INFO is the default log level. The levels, in order of increasing detail, are: ERROR, WARN, INFO, DEBUG, and TRACE. When INFO is set, you will see logs for itself and all higher-severity levels (ERROR and WARN), while more verbose levels (DEBUG and TRACE) are excluded.
You can change the log level of a specified module in real time via an Elasticsearch API.

Example

Log in to Kibana and go to the command execution page. Elasticsearch clusters support multiple access methods. This topic uses Kibana as an example to describe the operation procedures.
1. Log in to the CSS management console.
2. In the navigation pane on the left, choose Clusters > Elasticsearch.
3. In the cluster list, find the target cluster, and click Kibana in the Operation column to log in to the Kibana console.
4. In the left navigation pane, choose Dev Tools.
  The left part of the console is the command input box, and the triangle icon in its upper-right corner is the execution button. The right part shows the execution result.
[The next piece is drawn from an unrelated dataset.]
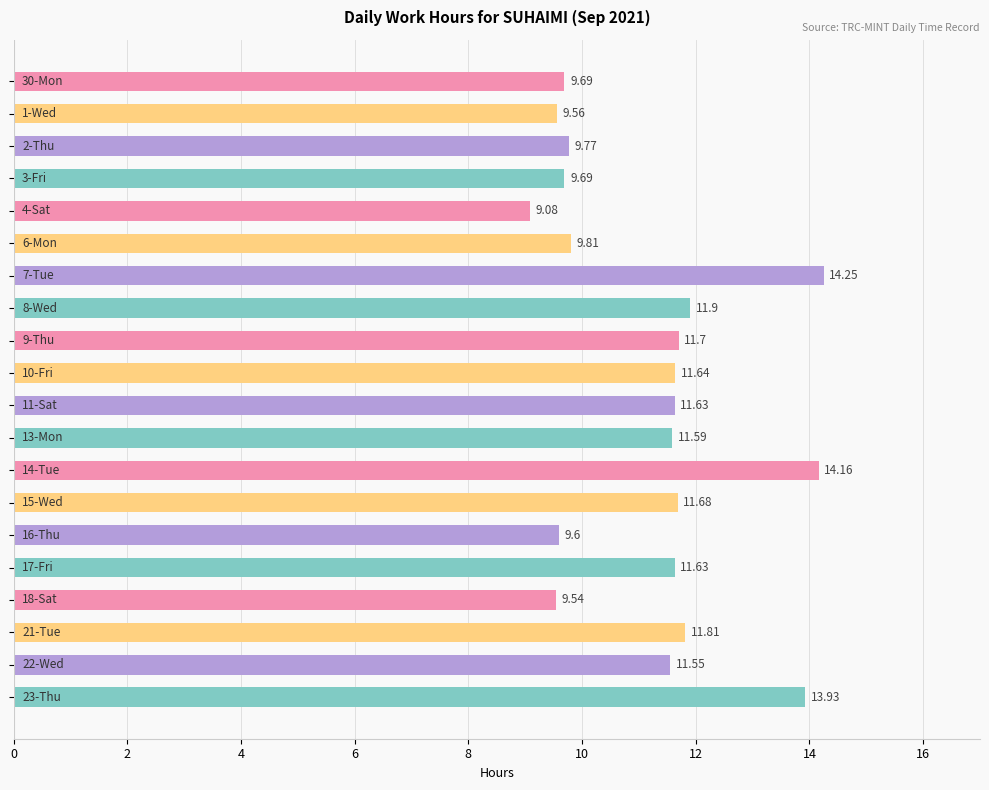

What is the sum of all values?

224.2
Run the following command to change the log level of the action module to DEBUG:

PUT _cluster/settings
{
  "persistent": {
    "logger": {
      "org.elasticsearch.action": "DEBUG"
    }
  }
}

Run the following command to restore the default log level INFO:

PUT _cluster/settings
{
  "persistent": {
    "logger": {
      "org.elasticsearch.action": null
    }
  }
}

FAQ: How Do I Enable Trace Logging?

To facilitate troubleshooting, debugging, and performance analysis, you may enable trace logging for the HTTP/Transport module and view detailed trace logs.
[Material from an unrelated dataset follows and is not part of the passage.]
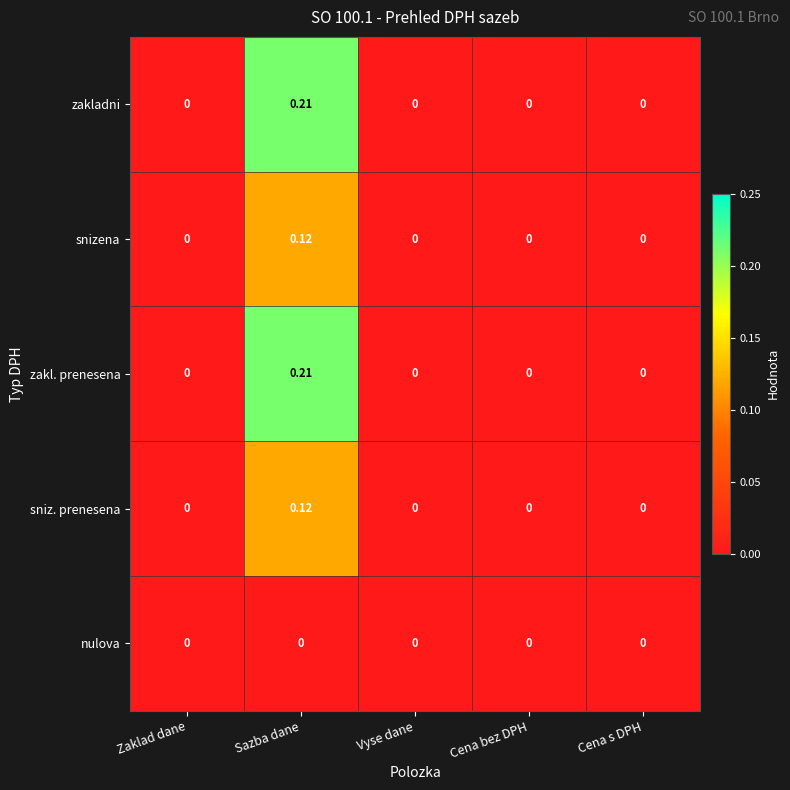

At which category is the sum across all series the highest?

Sazba dane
Enabling trace logging is a non-persistent configuration and will be disabled upon a cluster restart.

Operation Guide

Log in to Kibana and go to the command execution page. Elasticsearch clusters support multiple access methods. This topic uses Kibana as an example to describe the operation procedures.
1. Log in to the CSS management console.
2. In the navigation pane on the left, choose Clusters > Elasticsearch.
3. In the cluster list, find the target cluster, and click Kibana in the Operation column to log in to the Kibana console.
4. In the left navigation pane, choose Dev Tools.
  The left part of the console is the command input box, and the triangle icon in its upper-right corner is the execution button. The right part shows the execution result.
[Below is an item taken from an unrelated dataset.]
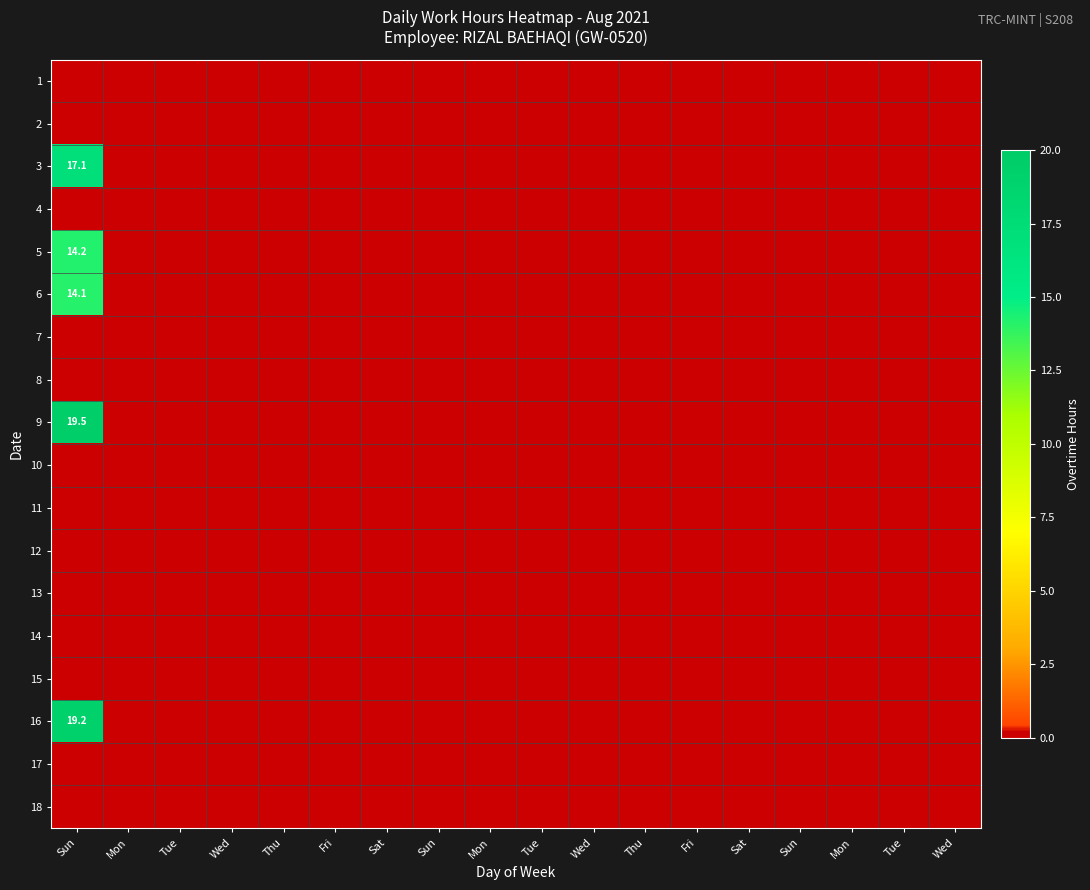

Between Sun and Wed, which is larger?

Sun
Run the following command to enable trace logging:

PUT _cluster/settings
{
  "transient": {
    "logger.org.elasticsearch.transport.TransportService.tracer": "trace",
    "transport.tracer.include": "",
    "http.tracer.include": "",
    "logger.org.elasticsearch.http.HttpTracer": "trace"
  }
}

Go to the log details page to view trace logs.
1. In the cluster list, click the name of the target cluster. The cluster information page is displayed.
2. Choose Logs > Log Search. The Log Search page is displayed.
3. Select all log levels (mandatory) and view trace logs.